• **Passage to read**:

= = =

From e247b0e5c92185e9e9cce7bae36fab8756085a82 Mon Sep 17 00:00:00 2001
From: Sanjay Patel <spatel@rotateright.com>
Date: Fri, 10 Jun 2022 10:44:13 -0400
Subject: [PATCH] [InstCombine] add narrowing transform for low-masked binop
 with zext operand (2nd try)

The 1st try ( afa192cfb6049a15c55 ) was reverted because it could
cause an infinite loop with constant expressions.

A test for that and an extra condition to enable the transform
are added now. I also added code comments to better describe
the transform and the existing, related transform.

Original commit message:
https://alive2.llvm.org/ce/z/hRy3rE

As shown in D123408, we can produce this pattern when moving
casts around, and we already have a related fold for a binop
with a constant operand.
---
 .../InstCombine/InstCombineAndOrXor.cpp       | 34 ++++++++++++--
 llvm/test/Transforms/InstCombine/and.ll       | 44 ++++++++++++-------
 llvm/test/Transforms/InstCombine/cast_phi.ll  |  6 +--
 3 files changed, 62 insertions(+), 22 deletions(-)

= = =

• **Recorded data**:
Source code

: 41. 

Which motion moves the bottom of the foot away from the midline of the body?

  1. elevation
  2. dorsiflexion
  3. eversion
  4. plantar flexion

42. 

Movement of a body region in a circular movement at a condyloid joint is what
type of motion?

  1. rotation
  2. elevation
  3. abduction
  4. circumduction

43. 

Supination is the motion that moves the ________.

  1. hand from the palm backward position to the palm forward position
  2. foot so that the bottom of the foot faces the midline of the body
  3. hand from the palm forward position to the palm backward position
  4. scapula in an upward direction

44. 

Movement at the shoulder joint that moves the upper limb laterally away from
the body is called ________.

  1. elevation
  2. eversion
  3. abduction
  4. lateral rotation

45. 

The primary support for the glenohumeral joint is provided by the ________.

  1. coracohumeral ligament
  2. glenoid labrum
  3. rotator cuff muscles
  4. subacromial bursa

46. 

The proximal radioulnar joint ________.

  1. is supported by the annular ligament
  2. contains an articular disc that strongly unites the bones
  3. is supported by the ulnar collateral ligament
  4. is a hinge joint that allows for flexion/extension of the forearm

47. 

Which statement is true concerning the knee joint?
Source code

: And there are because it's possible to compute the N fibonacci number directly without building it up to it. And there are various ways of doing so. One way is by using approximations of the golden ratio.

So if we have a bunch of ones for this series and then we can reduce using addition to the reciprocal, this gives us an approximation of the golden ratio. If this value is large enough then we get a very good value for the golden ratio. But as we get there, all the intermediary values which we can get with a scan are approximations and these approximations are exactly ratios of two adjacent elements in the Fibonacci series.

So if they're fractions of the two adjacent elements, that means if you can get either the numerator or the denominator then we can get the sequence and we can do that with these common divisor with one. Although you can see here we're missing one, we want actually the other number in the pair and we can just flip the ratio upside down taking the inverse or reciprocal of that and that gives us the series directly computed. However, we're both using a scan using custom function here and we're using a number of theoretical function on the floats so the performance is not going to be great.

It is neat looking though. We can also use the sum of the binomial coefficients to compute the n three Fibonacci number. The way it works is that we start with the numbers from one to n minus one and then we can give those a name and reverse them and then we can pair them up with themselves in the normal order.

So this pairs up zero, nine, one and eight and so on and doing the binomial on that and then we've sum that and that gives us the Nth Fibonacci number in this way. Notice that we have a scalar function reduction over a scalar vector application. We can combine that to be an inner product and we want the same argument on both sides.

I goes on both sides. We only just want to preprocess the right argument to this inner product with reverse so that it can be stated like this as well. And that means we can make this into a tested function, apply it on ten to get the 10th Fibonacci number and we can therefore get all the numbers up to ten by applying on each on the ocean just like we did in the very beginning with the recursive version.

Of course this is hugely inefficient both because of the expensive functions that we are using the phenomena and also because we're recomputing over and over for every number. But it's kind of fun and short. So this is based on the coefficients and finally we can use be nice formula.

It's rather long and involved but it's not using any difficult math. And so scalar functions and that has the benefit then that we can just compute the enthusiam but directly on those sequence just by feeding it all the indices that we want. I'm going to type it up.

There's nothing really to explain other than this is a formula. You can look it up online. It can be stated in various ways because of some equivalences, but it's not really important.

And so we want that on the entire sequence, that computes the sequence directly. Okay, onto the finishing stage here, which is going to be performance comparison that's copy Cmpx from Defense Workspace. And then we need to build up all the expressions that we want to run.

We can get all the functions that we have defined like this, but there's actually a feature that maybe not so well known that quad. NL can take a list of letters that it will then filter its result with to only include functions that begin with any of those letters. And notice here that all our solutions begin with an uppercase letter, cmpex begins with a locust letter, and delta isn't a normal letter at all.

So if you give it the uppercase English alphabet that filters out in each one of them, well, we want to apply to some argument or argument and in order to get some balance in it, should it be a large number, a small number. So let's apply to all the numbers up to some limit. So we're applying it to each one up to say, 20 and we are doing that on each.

= = =

• **Job 1**: In the patch, what problem caused the first try to be reverted?
• **Job 2**: Update the stretch of the patch from "From e247b0e5c92185e9e9cce7bae36fab8756085a82 Mon" through "operand (2nd try)" so that "narrowing" becomes "shrinking".

• **Answer area 1**: It could cause an infinite loop with constant expressions.

• **Answer area 2**:
From e247b0e5c92185e9e9cce7bae36fab8756085a82 Mon Sep 17 00:00:00 2001
From: Sanjay Patel <spatel@rotateright.com>
Date: Fri, 10 Jun 2022 10:44:13 -0400
Subject: [PATCH] [InstCombine] add shrinking transform for low-masked binop
 with zext operand (2nd try)